O modelo de Economia Solidária pauta-se
no “apoio ao trabalho coletivo, baseado nos princípios de autogestão,
solidariedade e cooperação. Trata-se, assim, de uma trajetória marcada pela
reivindicação ao direito à organização do trabalho autogestionário, em
contraposição ao trabalho assalariado.” [NAGEM e JESUS, 2012, p. 2], sendo
assim as pessoas/artesãs inseridas neste tipo de trabalho buscam por algo que
vai além do indivíduo. As mulheres que fazem parte da Central de
Comercialização não disputa por um local de venda, pois entendem que o espaço
pertence a todas elas e da sua maneira cada uma ajuda no que pode para que haja
um bom funcionamento.
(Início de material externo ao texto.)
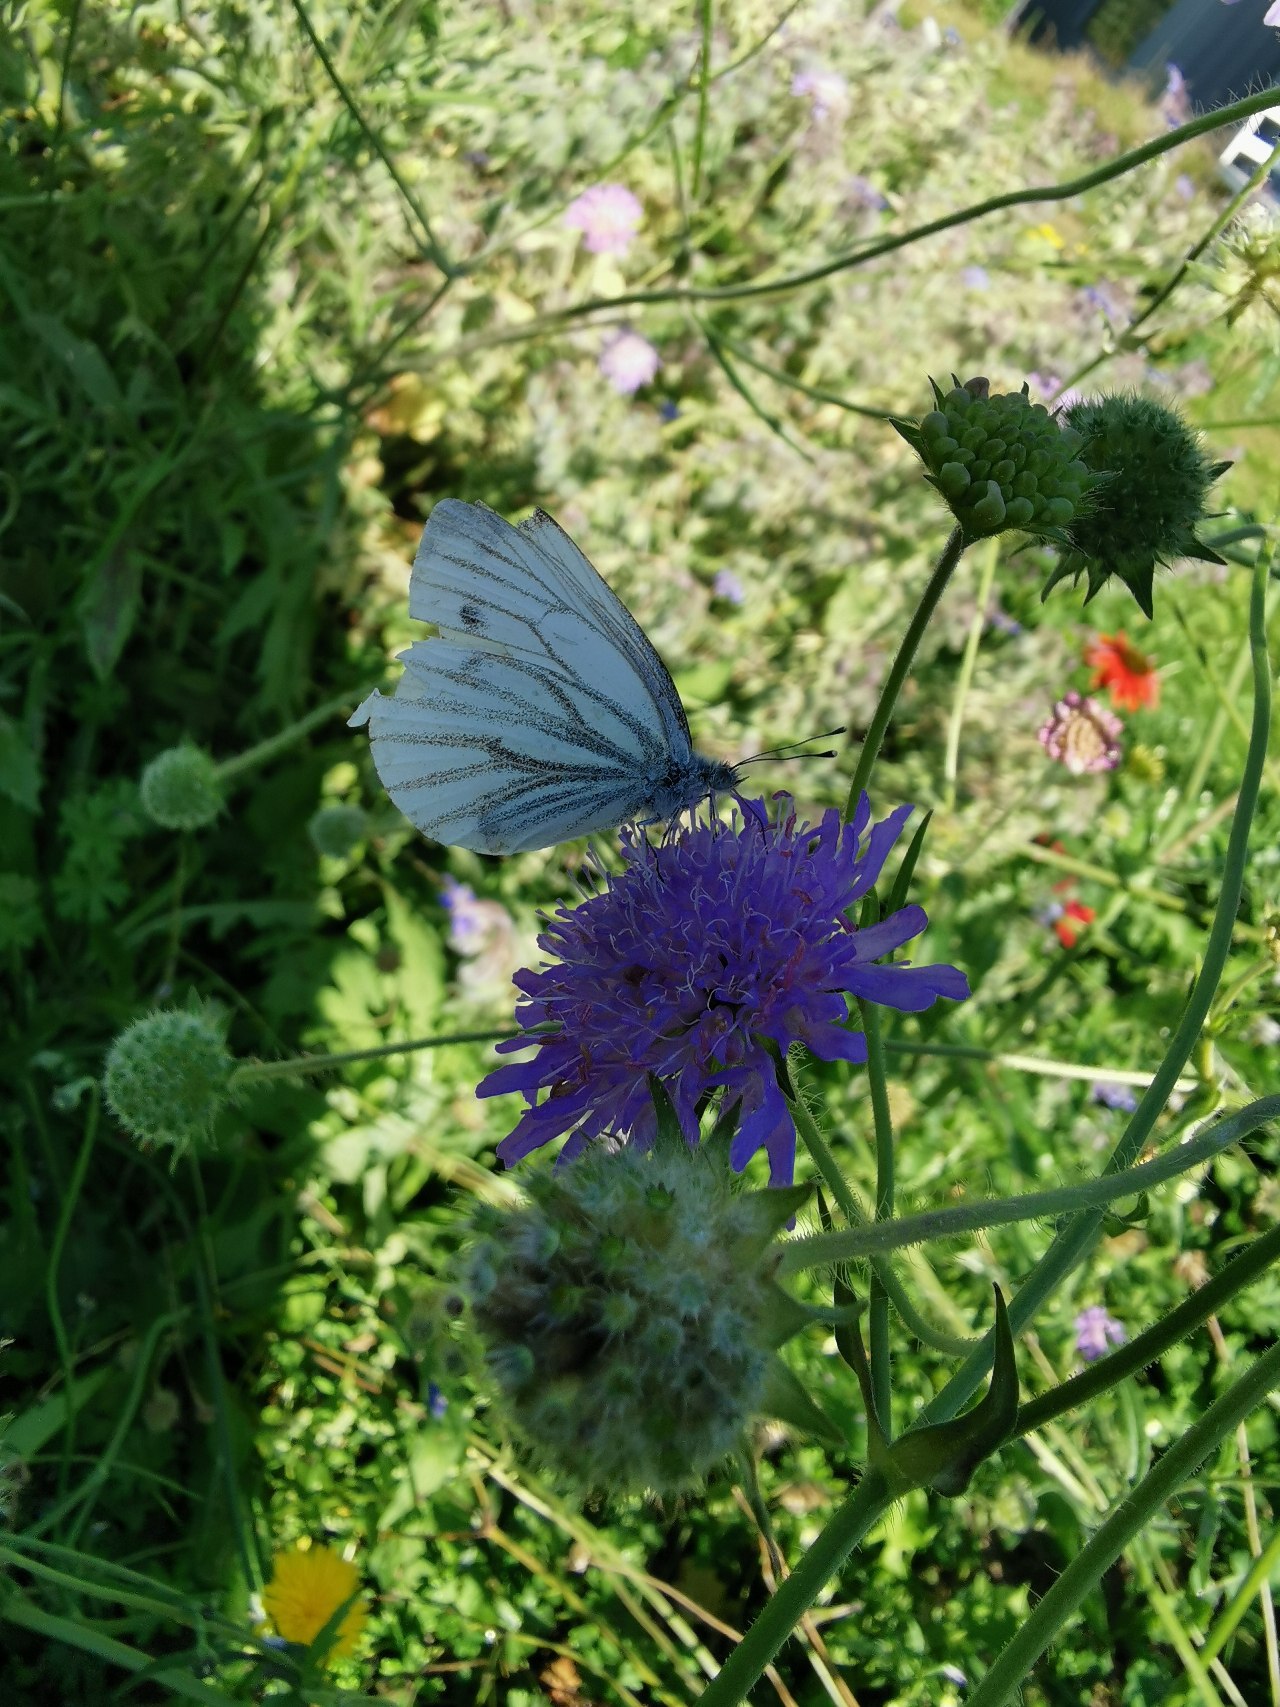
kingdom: Animalia
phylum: Arthropoda
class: Insecta
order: Lepidoptera
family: Pieridae
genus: Pieris
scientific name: Pieris napi
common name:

O espaço possui, além de artesanatos diversos e
produzidos pelas mais distintas pessoas que vão desde as entrevistadas até
mesmo pessoas do interior do Estado, uma área gastronômica na qual encontra-se
produtos orgânico e que estão ligados ao Cerrado (bocaiúva, jatobá, baru),
curso de autogestão e de corte e costura, massoterapia e quiropraxia realizadas
por deficientes visuais do ISMAC (Instituto Sul-mato-grossense para Cegos
Florivaldo Vargas) e aulas de capoeira d’Angola. Por ser um ambiente
autogestionado não há posições como “patrões e funcionários”, existe uma
organização interna na qual os artesãos (em sua maioria mulheres) se revezam em
escalas semanais e por períodos para cuidar do estabelecimento. Em uma das
minha primeiras visitas me surgiu a dúvida de como ficava a distribuição de
renda visto que o movimento prevê a coletivização do trabalho e as cinco
entrevistadas deram respostas semelhantes de que “um dia você vende o
artesanato do outro e no outro ele vende o seu”. Após este período de
reconhecimento do local e do conceito específico sobre o que é a Economia
Solidária e como esta infere na vida daqueles que a tomam como realidade,
realizamos entrevistas com 6 artesãs de estilos variados. Posterior a
entrevista passamos pelo processo de catalogação e transcrição das entrevistas
utilizando como aporte teórico para o processamento destes dados o livro de
Verena Alberti, Manual de História Oral (2005).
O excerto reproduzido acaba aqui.